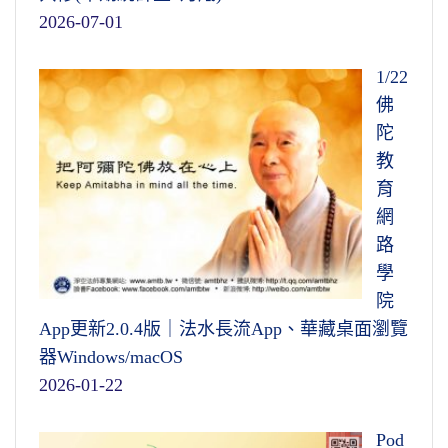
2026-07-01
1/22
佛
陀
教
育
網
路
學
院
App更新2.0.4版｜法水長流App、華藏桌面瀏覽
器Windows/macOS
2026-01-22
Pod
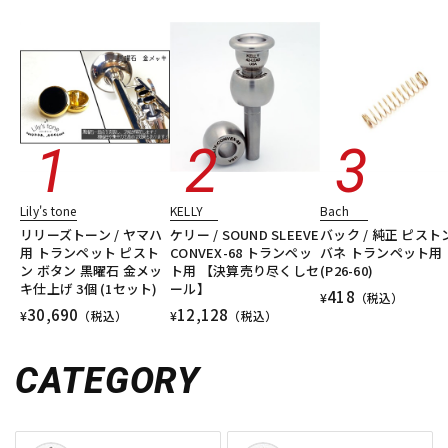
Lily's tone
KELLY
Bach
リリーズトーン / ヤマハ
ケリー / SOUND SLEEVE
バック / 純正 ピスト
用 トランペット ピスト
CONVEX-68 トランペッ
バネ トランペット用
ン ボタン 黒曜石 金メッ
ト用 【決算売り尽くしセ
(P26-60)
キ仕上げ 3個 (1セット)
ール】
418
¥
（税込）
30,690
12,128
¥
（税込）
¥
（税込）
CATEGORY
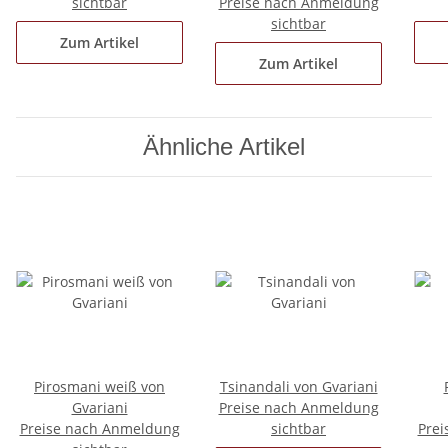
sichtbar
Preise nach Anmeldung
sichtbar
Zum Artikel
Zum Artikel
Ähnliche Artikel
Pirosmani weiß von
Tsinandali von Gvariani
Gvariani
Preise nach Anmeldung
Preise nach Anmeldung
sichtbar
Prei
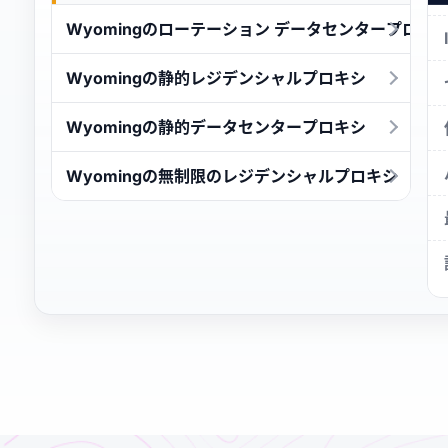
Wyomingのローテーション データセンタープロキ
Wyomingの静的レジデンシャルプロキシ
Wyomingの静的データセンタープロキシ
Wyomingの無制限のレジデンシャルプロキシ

- - - -

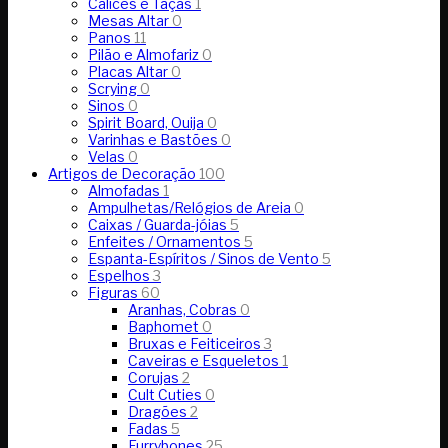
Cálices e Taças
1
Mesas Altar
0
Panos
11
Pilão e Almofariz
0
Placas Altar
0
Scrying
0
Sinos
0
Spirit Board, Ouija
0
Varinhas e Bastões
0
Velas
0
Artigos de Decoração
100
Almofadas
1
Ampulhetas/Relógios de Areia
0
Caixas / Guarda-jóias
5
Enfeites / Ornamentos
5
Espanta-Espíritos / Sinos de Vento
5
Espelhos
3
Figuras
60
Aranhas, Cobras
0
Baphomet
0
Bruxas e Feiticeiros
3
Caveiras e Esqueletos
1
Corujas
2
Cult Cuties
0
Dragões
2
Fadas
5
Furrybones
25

- - - -

WHAT NEEDS TO BE DONE: Rewrite the lines of the listing starting with the line with "Wyomingのローテーション データセンタープロキ" and going on through the line with "Wyomingの無制限のレジデンシャルプロキシ", changing "静的" to "動的" and keeping everything else the same.

OUTPUT BELOW:
Wyomingのローテーション データセンタープロキ
Wyomingの動的レジデンシャルプロキシ
Wyomingの動的データセンタープロキシ
Wyomingの無制限のレジデンシャルプロキシ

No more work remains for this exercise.